** Opening DOCUMENT PASSAGE block **

Once an account exists (see Authentication for how to create one and log in), JSS gives the account owner a self-service "user-rights trio" plus passkey enrolment. Every action below is scoped to the authenticated caller's own WebID — there is no target parameter, so cross-account access is structurally impossible.

All endpoints accept any of the server's auth schemes: Authorization: Bearer <token>, DPoP-bound tokens, or Nostr NIP-98 signatures.

All three trio endpoints send Cache-Control: no-store. Re-authentication via currentPassword is required for both password change and deletion — possession of a token alone is not enough to perform a destructive change.

The authenticated owner rotates their own password. The current password must be supplied as a re-auth proof; this is verified without side effects (it does not stamp a login).

** Closing DOCUMENT PASSAGE block **
** Opening THE DATA block **

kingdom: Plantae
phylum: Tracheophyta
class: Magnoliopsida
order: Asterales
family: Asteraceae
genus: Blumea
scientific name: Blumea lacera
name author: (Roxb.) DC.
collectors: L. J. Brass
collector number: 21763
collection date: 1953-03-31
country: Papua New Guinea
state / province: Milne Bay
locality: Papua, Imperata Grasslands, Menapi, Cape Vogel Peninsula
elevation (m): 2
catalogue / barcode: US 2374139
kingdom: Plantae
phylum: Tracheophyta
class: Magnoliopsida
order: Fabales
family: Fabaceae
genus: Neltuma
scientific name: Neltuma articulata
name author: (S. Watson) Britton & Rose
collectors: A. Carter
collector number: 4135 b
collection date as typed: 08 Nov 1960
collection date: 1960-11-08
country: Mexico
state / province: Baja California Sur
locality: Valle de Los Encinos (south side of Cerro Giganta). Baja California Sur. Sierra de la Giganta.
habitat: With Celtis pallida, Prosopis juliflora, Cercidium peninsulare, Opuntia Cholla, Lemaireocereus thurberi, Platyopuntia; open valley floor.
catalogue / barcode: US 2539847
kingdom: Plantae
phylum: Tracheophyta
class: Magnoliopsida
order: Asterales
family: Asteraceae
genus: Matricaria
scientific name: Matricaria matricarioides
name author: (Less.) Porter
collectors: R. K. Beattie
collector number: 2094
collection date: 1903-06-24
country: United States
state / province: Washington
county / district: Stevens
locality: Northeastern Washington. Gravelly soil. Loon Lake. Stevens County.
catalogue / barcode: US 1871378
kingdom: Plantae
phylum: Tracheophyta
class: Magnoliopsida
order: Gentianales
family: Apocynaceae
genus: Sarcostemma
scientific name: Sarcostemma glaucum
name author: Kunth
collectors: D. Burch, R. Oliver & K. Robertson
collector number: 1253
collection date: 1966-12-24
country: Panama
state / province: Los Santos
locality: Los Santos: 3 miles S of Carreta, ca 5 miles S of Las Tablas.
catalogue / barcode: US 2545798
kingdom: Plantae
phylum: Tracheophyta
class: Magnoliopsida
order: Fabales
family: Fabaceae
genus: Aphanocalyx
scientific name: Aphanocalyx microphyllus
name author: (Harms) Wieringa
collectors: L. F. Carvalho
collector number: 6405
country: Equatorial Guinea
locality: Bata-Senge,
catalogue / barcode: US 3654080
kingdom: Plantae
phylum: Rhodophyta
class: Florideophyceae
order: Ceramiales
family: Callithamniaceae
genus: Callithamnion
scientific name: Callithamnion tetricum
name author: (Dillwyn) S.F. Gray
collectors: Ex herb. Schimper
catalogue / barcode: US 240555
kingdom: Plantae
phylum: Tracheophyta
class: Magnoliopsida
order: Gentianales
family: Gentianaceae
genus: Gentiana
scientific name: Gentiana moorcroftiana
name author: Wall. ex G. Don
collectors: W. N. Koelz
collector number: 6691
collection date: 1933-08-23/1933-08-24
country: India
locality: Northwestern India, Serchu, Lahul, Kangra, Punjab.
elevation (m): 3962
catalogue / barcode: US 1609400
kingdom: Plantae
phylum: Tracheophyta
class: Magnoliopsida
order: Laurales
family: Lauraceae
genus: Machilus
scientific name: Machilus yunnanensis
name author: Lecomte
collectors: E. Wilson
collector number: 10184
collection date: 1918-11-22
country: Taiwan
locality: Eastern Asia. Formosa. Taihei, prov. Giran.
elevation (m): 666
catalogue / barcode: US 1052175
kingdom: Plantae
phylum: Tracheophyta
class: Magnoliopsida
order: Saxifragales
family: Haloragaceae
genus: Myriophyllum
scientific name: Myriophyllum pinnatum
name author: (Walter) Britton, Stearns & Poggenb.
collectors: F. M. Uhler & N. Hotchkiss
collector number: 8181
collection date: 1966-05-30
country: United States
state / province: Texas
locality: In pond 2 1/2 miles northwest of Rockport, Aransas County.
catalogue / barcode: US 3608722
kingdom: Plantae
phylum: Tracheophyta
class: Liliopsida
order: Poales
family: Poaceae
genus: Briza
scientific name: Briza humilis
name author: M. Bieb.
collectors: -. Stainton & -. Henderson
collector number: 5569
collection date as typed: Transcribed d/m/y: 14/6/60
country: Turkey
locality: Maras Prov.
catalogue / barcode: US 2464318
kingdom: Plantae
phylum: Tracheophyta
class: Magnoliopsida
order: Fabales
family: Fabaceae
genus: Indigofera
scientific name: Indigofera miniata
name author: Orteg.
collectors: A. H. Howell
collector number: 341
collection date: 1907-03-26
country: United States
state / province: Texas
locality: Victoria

** Closing THE DATA block **

* **WORK INSTRUCTIONS**:
**A.** Translate into Spanish this sentence from the account self-service passage: "The current password must be supplied as a re-auth proof; this is verified without side effects (it does not stamp a login)."
**B.** Continue the account self-service passage from its last sentence.

* **ANSWER LIST**:
**A.** La contraseña actual debe proporcionarse como prueba de reautenticación; esta se verifica sin efectos secundarios (no registra un inicio de sesión).

**B.**
curl -X PUT https://pod.example/idp/credentials \
  -H "Authorization: Bearer $TOKEN" \
  -H "Content-Type: application/json" \
  -d '{"currentPassword":"old-secret","newPassword":"new-stronger-secret"}'

{
  "ok": true,
  "webid": "https://pod.example/alice/profile/card#me",
  "passwordChangedAt": "2026-05-27T10:30:00.000Z"
}

Failure modes

:::note Existing tokens Rotating the password does not invalidate already-issued access tokens — they reference the WebID and remain valid until they expire. The new password applies to future logins. :::

GET /idp/account/export streams a gzipped tar of the owner's entire pod tree plus a manifest. The stream is built with constant memory (tar.pack → gzip → response), so a multi-gigabyte pod won't exhaust server memory.

# -OJ saves using the server-provided filename
curl -L -OJ https://pod.example/idp/account/export \
  -H "Authorization: Bearer $TOKEN"
# → jss-export-alice-2026-05-27T10-30-00-000Z-a1b2c3.tar.gz

• Content-Type: application/x-tar+gzip
• Content-Disposition: attachment with a timestamped, randomised filename
• The archive root is jss-export/, containing manifest.json and the pod resources.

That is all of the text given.